Document images with source code
--------------------

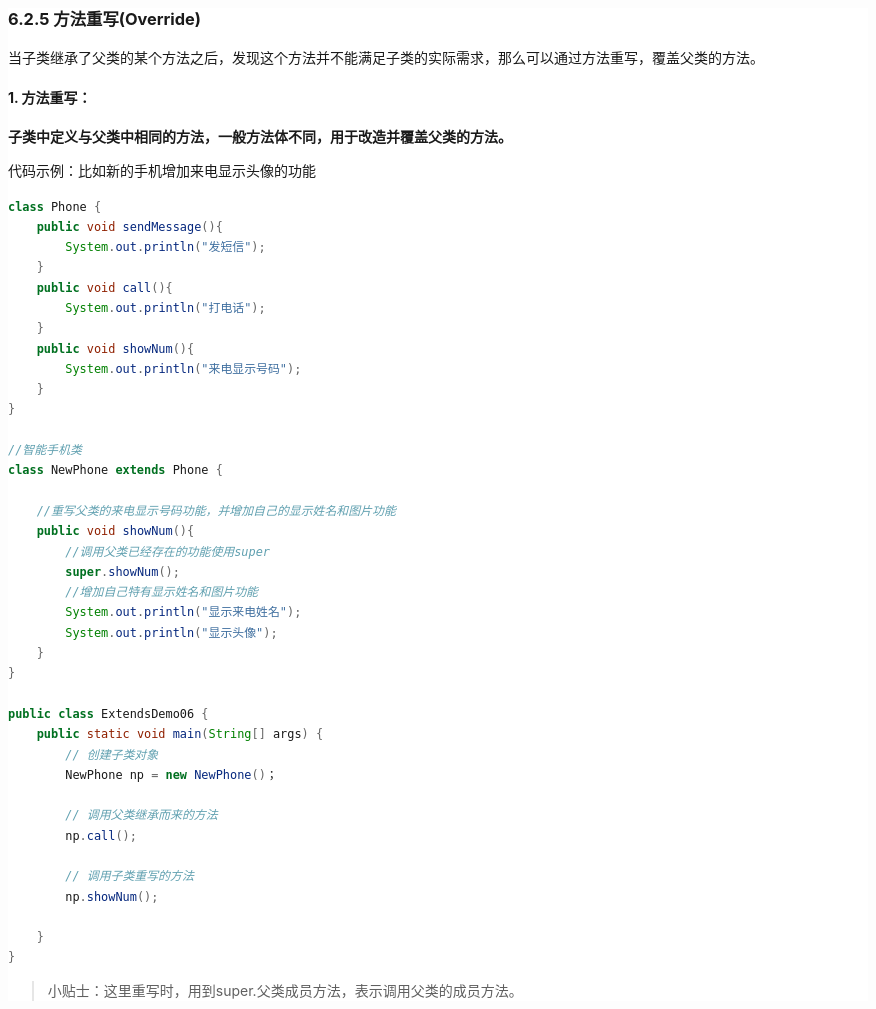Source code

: ### 6.2.5 方法重写(Override)

当子类继承了父类的某个方法之后，发现这个方法并不能满足子类的实际需求，那么可以通过方法重写，覆盖父类的方法。

#### **1. 方法重写：**

**子类中定义与父类中相同的方法，一般方法体不同，用于改造并覆盖父类的方法。**

代码示例：比如新的手机增加来电显示头像的功能

```java
class Phone {
	public void sendMessage(){
		System.out.println("发短信");
	}
	public void call(){
		System.out.println("打电话");
	}
	public void showNum(){
		System.out.println("来电显示号码");
	}
}

//智能手机类
class NewPhone extends Phone {
	
	//重写父类的来电显示号码功能，并增加自己的显示姓名和图片功能
	public void showNum(){
		//调用父类已经存在的功能使用super
		super.showNum();
		//增加自己特有显示姓名和图片功能
		System.out.println("显示来电姓名");
		System.out.println("显示头像");
	}
}

public class ExtendsDemo06 {
	public static void main(String[] args) {
      	// 创建子类对象
      	NewPhone np = new NewPhone()；
        
        // 调用父类继承而来的方法
        np.call();
      
      	// 调用子类重写的方法
      	np.showNum();

	}
}

```

> 小贴士：这里重写时，用到super.父类成员方法，表示调用父类的成员方法。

--------------------

* **DIRECTIONS**
Tally the lines of the data that contain the string "public", and report nothing but the tally.

* **WRITTEN RESPONSE**
6